La zone de Rosh HaNikra, située sur la côte méditerranéenne, n’influence pas seulement la terre ferme – sa délimitation précise définit la frontière maritime et sépare les zones économiques exclusives d’Israël et du Liban. La frontière de 1920 désignait « Ras Naqoura » comme le point où la frontière rencontrait la mer tout en faisant référence à une crête plutôt qu’à un emplacement précis, laissant le point exact en litige.
Loin de la ligne d’arrivée
Alors que la réunion quadripartite du mois dernier qui a eu lieu au siège de la FINUL à Naqoura a fait les gros titres, les experts restent sceptiques quant à la possibilité de parvenir à une frontière internationalement reconnue.
« Avant d’aborder les points de discorde, nous devons déterminer les raisons pour lesquelles le Hezbollah continue de mener des opérations au sud du fleuve Litani sans en être dissuadé par l’armée libanaise ou la FINUL, comme le prévoit la résolution 1701 », déclare Tal Beeri, directeur de recherche à l’Alma Center.
En outre, selon lui, les forces armées libanaises sont de plus en plus chiites – en raison à la fois des tendances démographiques naturelles et de l’abrogation de la conscription obligatoire au Liban en 2007. Bien qu’aucun recensement officiel n’ait été effectué au Liban, « des estimations raisonnables situent la population chiite entre 35 % et 50 %, et les chiites se portent volontaires pour le service militaire dans des proportions beaucoup plus élevées que les autres groupes », selon Beeri.
« Il est difficile d’imaginer une armée dans laquelle de nombreux commandants et soldats chiites parviendraient à dissuader le Hezbollah ou à perturber ses activités de manière significative, » ajoute-t-il.

L’ancien envoyé américain Hof, qui a participé à de précédentes tentatives de médiation concernant la frontière maritime entre Israël et le Liban, est également conscient de l’emprise du Hezbollah sur la région frontalière.
« Le Hezbollah dispose encore d’une grande capacité armée et il peut l’utiliser au Liban pour tenter d’influencer la situation.
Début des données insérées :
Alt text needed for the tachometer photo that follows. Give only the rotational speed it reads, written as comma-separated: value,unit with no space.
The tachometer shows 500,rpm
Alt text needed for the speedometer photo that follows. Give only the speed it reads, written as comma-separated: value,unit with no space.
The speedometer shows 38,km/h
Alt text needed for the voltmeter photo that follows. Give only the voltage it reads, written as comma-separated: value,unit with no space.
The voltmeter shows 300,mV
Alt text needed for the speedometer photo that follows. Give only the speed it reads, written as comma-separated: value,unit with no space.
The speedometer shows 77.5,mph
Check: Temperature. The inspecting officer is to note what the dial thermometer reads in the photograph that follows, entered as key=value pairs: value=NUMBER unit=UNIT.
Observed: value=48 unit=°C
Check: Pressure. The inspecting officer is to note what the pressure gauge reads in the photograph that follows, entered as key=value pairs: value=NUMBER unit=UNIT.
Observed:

Je pense que les diplomates israéliens et les médiateurs américains doivent garder cela à l’esprit », souligne Hof.
Si Israël et le Liban ont réussi à négocier une frontière maritime en 2022, cet accord a été largement motivé par des raisons économiques et, malgré les efforts livrés par Amos Hochstein, l’envoyé de l’administration américaine Biden, il n’a pas déclenché de négociations sur la frontière terrestre.
« Il faut procéder étape par étape, sans que personne n’essaie de franchir la ligne d’arrivée d’un seul coup », avertit Hof.
Des failles vieilles d’un siècle continuent de saper les tentatives de négociation, rappelant que les frontières internationales n’attendent pas d’être découvertes, mais qu’elles sont décidées par les États de part et d’autre.
Pour l’instant, et probablement pour un certain temps encore, Edna Peretz continuera donc à servir ses clients occasionnels à la gare routière centrale de Kiryat Shmona.
« Nous entendons encore des explosions trois à quatre fois par semaine », déplore-t-elle.